Model can more naturally detect depression in conversation SHARE
Model can more naturally detect depression in conversation
To diagnose depression, clinicians interview patients, asking specific questions - about, say, past mental illnesses, lifestyle, and mood - and identify the condition based on the patient's responses.
MIT researchers designed a neural-network model that can be unleashed on raw text and audio data from interviews to discover speech patterns indicative of depression.
In recent years, machine learning has been championed as a useful aid for diagnostics. Machine-learning models, for instance, have been developed that can detect words and intonations of speech that may indicate depression. But these models tend to predict that a person is depressed or not, based on the person's specific answers to specific questions. These methods are accurate, but their reliance on the type of question being asked limits how and where they can be used.
MIT researchers designed a neural-network model that can be unleashed on raw text and audio data from interviews to discover speech patterns indicative of depression. Given a new subject, it can accurately predict if the individual is depressed, without needing any other information about the questions and answers.
The researchers hope this method can be used to develop tools to detect signs of depression in natural conversation. In the future, the model could, for instance, power mobile apps that monitor a user's text and voice for mental distress and send alerts. This could be especially useful for those who can't get to a clinician for an initial diagnosis, due to distance, cost, or a lack of awareness that something may be wrong.
"The first hints we have that a person is happy, excited, sad, or has some serious cognitive condition, such as depression, is through their speech," says first author Tuka Alhanai, a researcher in the Computer Science and Artificial Intelligence Laboratory (CSAIL). "If you want to deploy [depression-detection] models in scalable way ... you want to minimize the amount of constraints you have on the data you're using.
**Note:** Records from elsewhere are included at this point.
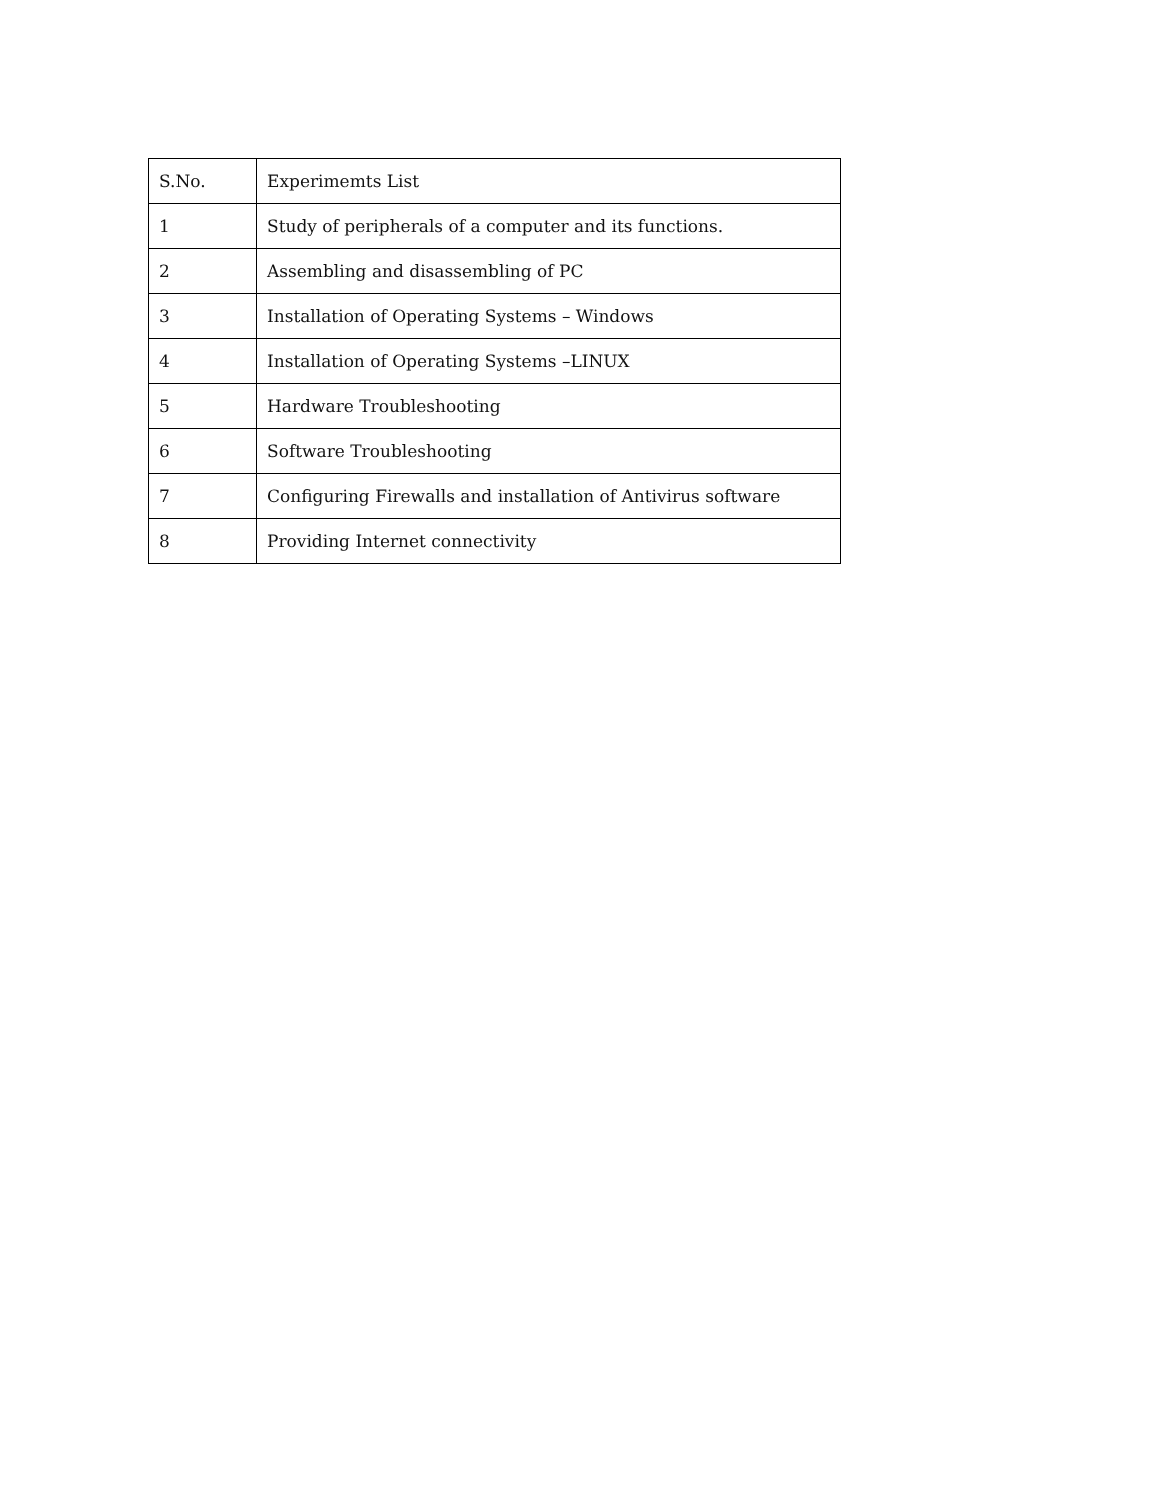| S.No. | Experimemts List |
| 1 | Study of peripherals of a computer and its functions. |
| 2 | Assembling and disassembling of PC |
| 3 | Installation of Operating Systems – Windows |
| 4 | Installation of Operating Systems –LINUX |
| 5 | Hardware Troubleshooting |
| 6 | Software Troubleshooting |
| 7 | Configuring Firewalls and installation of Antivirus software |
| 8 | Providing Internet connectivity |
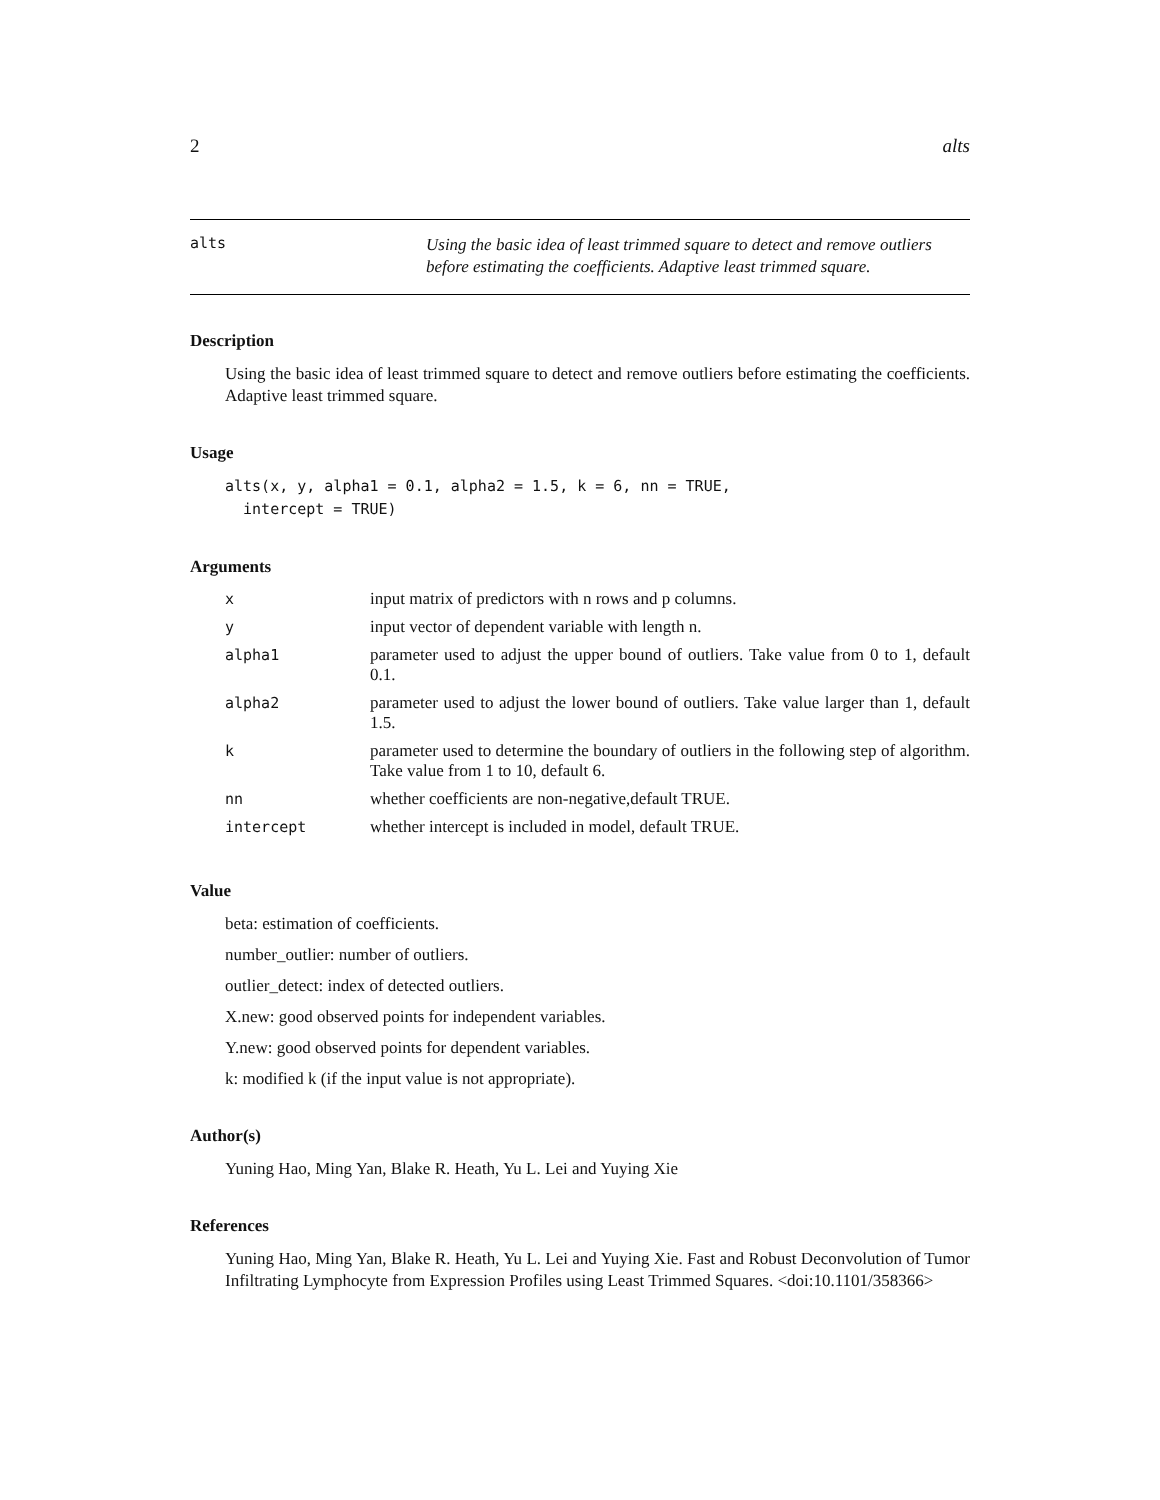2 alts
alts
Using the basic idea of least trimmed square to detect and remove outliers before estimating the coefficients. Adaptive least trimmed square.
Description
Using the basic idea of least trimmed square to detect and remove outliers before estimating the coefficients. Adaptive least trimmed square.
Usage
alts(x, y, alpha1 = 0.1, alpha2 = 1.5, k = 6, nn = TRUE,
  intercept = TRUE)
Arguments
| x | input matrix of predictors with n rows and p columns. |
| y | input vector of dependent variable with length n. |
| alpha1 | parameter used to adjust the upper bound of outliers. Take value from 0 to 1, default 0.1. |
| alpha2 | parameter used to adjust the lower bound of outliers. Take value larger than 1, default 1.5. |
| k | parameter used to determine the boundary of outliers in the following step of algorithm. Take value from 1 to 10, default 6. |
| nn | whether coefficients are non-negative,default TRUE. |
| intercept | whether intercept is included in model, default TRUE. |
Value
beta: estimation of coefficients.
number_outlier: number of outliers.
outlier_detect: index of detected outliers.
X.new: good observed points for independent variables.
Y.new: good observed points for dependent variables.
k: modified k (if the input value is not appropriate).
Author(s)
Yuning Hao, Ming Yan, Blake R. Heath, Yu L. Lei and Yuying Xie
References
Yuning Hao, Ming Yan, Blake R. Heath, Yu L. Lei and Yuying Xie. Fast and Robust Deconvolution of Tumor Infiltrating Lymphocyte from Expression Profiles using Least Trimmed Squares. <doi:10.1101/358366>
You want to deploy it in any regular conversation and have the model pick up, from the natural interaction, the state of the individual."
The technology could still, of course, be used for identifying mental distress in casual conversations in clinical offices, adds co-author James Glass, a senior research scientist in CSAIL. "Every patient will talk differently, and if the model sees changes maybe it will be a flag to the doctors," he says. "This is a step forward in seeing if we can do something assistive to help clinicians."
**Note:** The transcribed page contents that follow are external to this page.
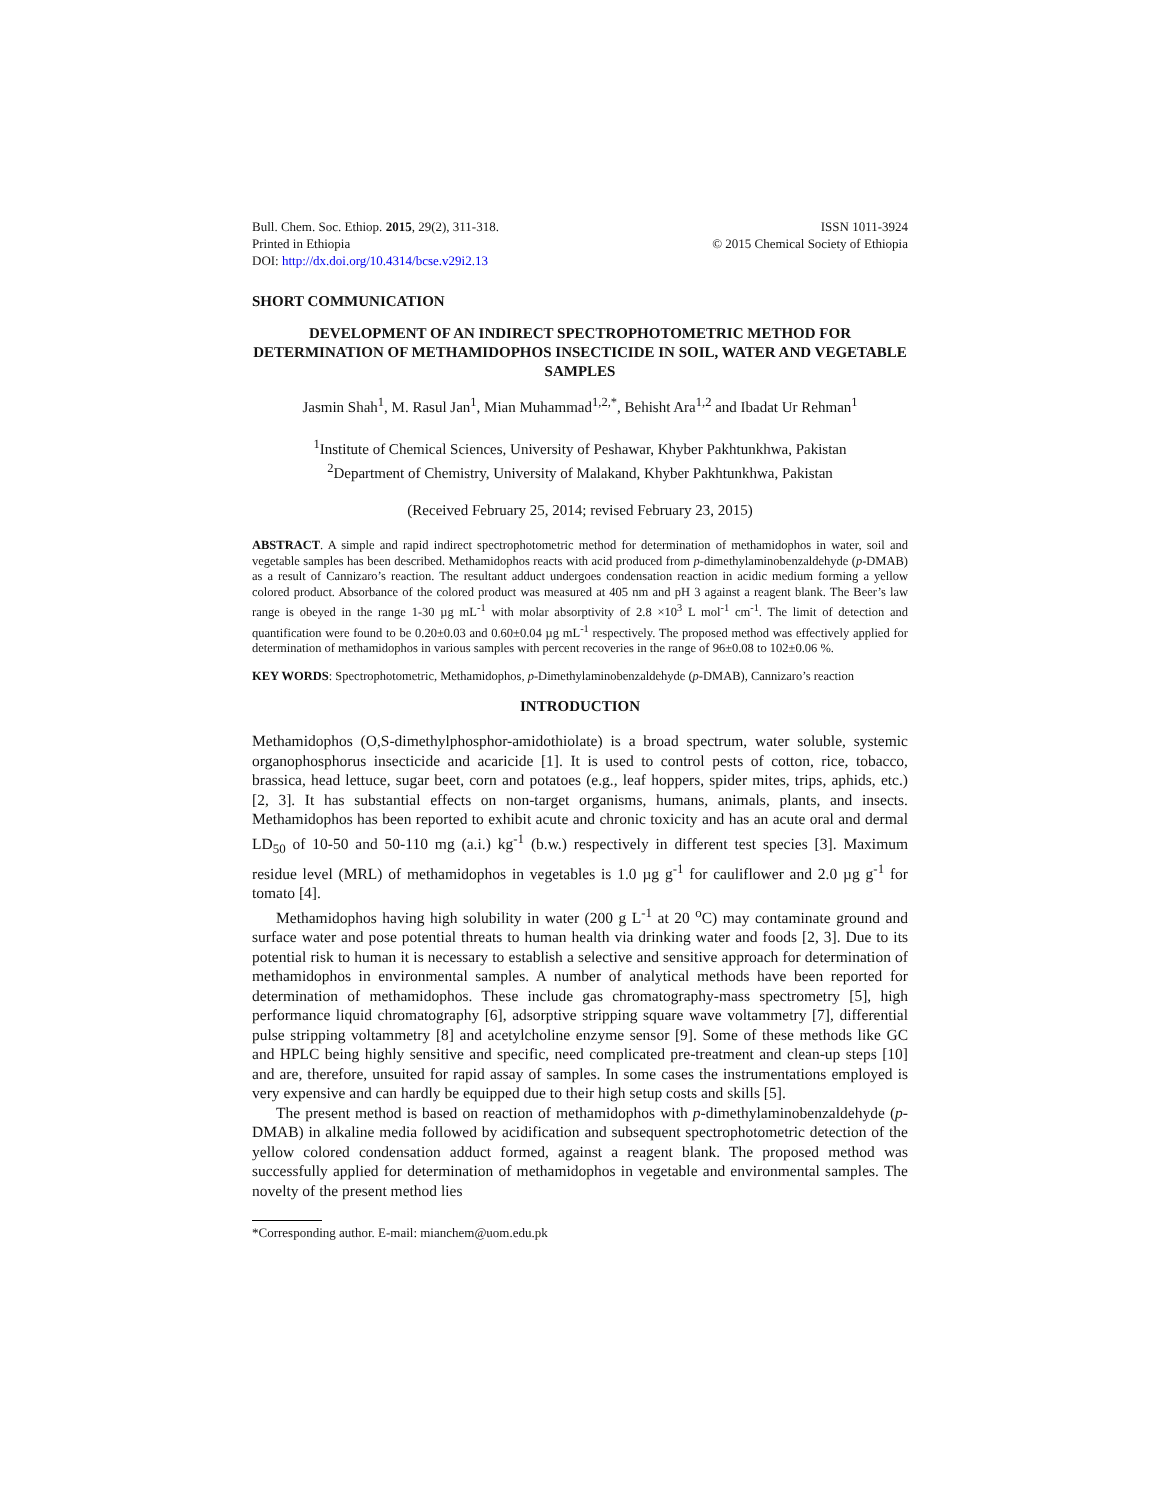Bull. Chem. Soc. Ethiop. 2015, 29(2), 311-318.
Printed in Ethiopia
DOI: http://dx.doi.org/10.4314/bcse.v29i2.13
ISSN 1011-3924
© 2015 Chemical Society of Ethiopia
SHORT COMMUNICATION
DEVELOPMENT OF AN INDIRECT SPECTROPHOTOMETRIC METHOD FOR DETERMINATION OF METHAMIDOPHOS INSECTICIDE IN SOIL, WATER AND VEGETABLE SAMPLES
Jasmin Shah<sup>1</sup>, M. Rasul Jan<sup>1</sup>, Mian Muhammad<sup>1,2,*</sup>, Behisht Ara<sup>1,2</sup> and Ibadat Ur Rehman<sup>1</sup>
<sup>1</sup> Institute of Chemical Sciences, University of Peshawar, Khyber Pakhtunkhwa, Pakistan
<sup>2</sup> Department of Chemistry, University of Malakand, Khyber Pakhtunkhwa, Pakistan
(Received February 25, 2014; revised February 23, 2015)
ABSTRACT. A simple and rapid indirect spectrophotometric method for determination of methamidophos in water, soil and vegetable samples has been described. Methamidophos reacts with acid produced from p-dimethylaminobenzaldehyde (p-DMAB) as a result of Cannizaro’s reaction. The resultant adduct undergoes condensation reaction in acidic medium forming a yellow colored product. Absorbance of the colored product was measured at 405 nm and pH 3 against a reagent blank. The Beer’s law range is obeyed in the range 1-30 µg mL<sup>-1</sup> with molar absorptivity of 2.8 ×10<sup>3</sup> L mol<sup>-1</sup> cm<sup>-1</sup>. The limit of detection and quantification were found to be 0.20±0.03 and 0.60±0.04 µg mL<sup>-1</sup> respectively. The proposed method was effectively applied for determination of methamidophos in various samples with percent recoveries in the range of 96±0.08 to 102±0.06 %.
KEY WORDS: Spectrophotometric, Methamidophos, p-Dimethylaminobenzaldehyde (p-DMAB), Cannizaro’s reaction
INTRODUCTION
Methamidophos (O,S-dimethylphosphor-amidothiolate) is a broad spectrum, water soluble, systemic organophosphorus insecticide and acaricide [1]. It is used to control pests of cotton, rice, tobacco, brassica, head lettuce, sugar beet, corn and potatoes (e.g., leaf hoppers, spider mites, trips, aphids, etc.) [2, 3]. It has substantial effects on non-target organisms, humans, animals, plants, and insects. Methamidophos has been reported to exhibit acute and chronic toxicity and has an acute oral and dermal LD<sub>50</sub> of 10-50 and 50-110 mg (a.i.) kg<sup>-1</sup> (b.w.) respectively in different test species [3]. Maximum residue level (MRL) of methamidophos in vegetables is 1.0 µg g<sup>-1</sup> for cauliflower and 2.0 µg g<sup>-1</sup> for tomato [4].
Methamidophos having high solubility in water (200 g L<sup>-1</sup> at 20 <sup>o</sup>C) may contaminate ground and surface water and pose potential threats to human health via drinking water and foods [2, 3]. Due to its potential risk to human it is necessary to establish a selective and sensitive approach for determination of methamidophos in environmental samples. A number of analytical methods have been reported for determination of methamidophos. These include gas chromatography-mass spectrometry [5], high performance liquid chromatography [6], adsorptive stripping square wave voltammetry [7], differential pulse stripping voltammetry [8] and acetylcholine enzyme sensor [9]. Some of these methods like GC and HPLC being highly sensitive and specific, need complicated pre-treatment and clean-up steps [10] and are, therefore, unsuited for rapid assay of samples. In some cases the instrumentations employed is very expensive and can hardly be equipped due to their high setup costs and skills [5].
The present method is based on reaction of methamidophos with p-dimethylaminobenzaldehyde (p-DMAB) in alkaline media followed by acidification and subsequent spectrophotometric detection of the yellow colored condensation adduct formed, against a reagent blank. The proposed method was successfully applied for determination of methamidophos in vegetable and environmental samples. The novelty of the present method lies
*Corresponding author. E-mail: mianchem@uom.edu.pk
The other co-author on the paper is Mohammad Ghassemi, a member of the Institute for Medical Engineering and Science (IMES).
The key innovation of the model lies in its ability to detect patterns indicative of depression, and then map those patterns to new individuals, with no additional information. "We call it 'context-free,' because you're not putting any constraints into the types of questions you're looking for and the type of responses to those questions," Alhanai says.
Other models are provided with a specific set of questions, and then given examples of how a person without depression responds and examples of how a person with depression responds -- for example, the straightforward inquiry, "Do you have a history of depression?" It uses those exact responses to then determine if a new individual is depressed when asked the exact same question. "But that's not how natural conversations work," Alhanai says.
The researchers, on the other hand, used a technique called sequence modeling, often used for speech processing. With this technique, they fed the model sequences of text and audio data from questions and answers, from both depressed and non-depressed individuals, one by one. As the sequences accumulated, the model extracted speech patterns that emerged for people with or without depression. Words such as, say, "sad," "low," or "down," may be paired with audio signals that are flatter and more monotone.
Individuals with depression may also speak slower and use longer pauses between words. These text and audio identifiers for mental distress have been explored in previous research. It was ultimately up to the model to determine if any patterns were predictive of depression or not.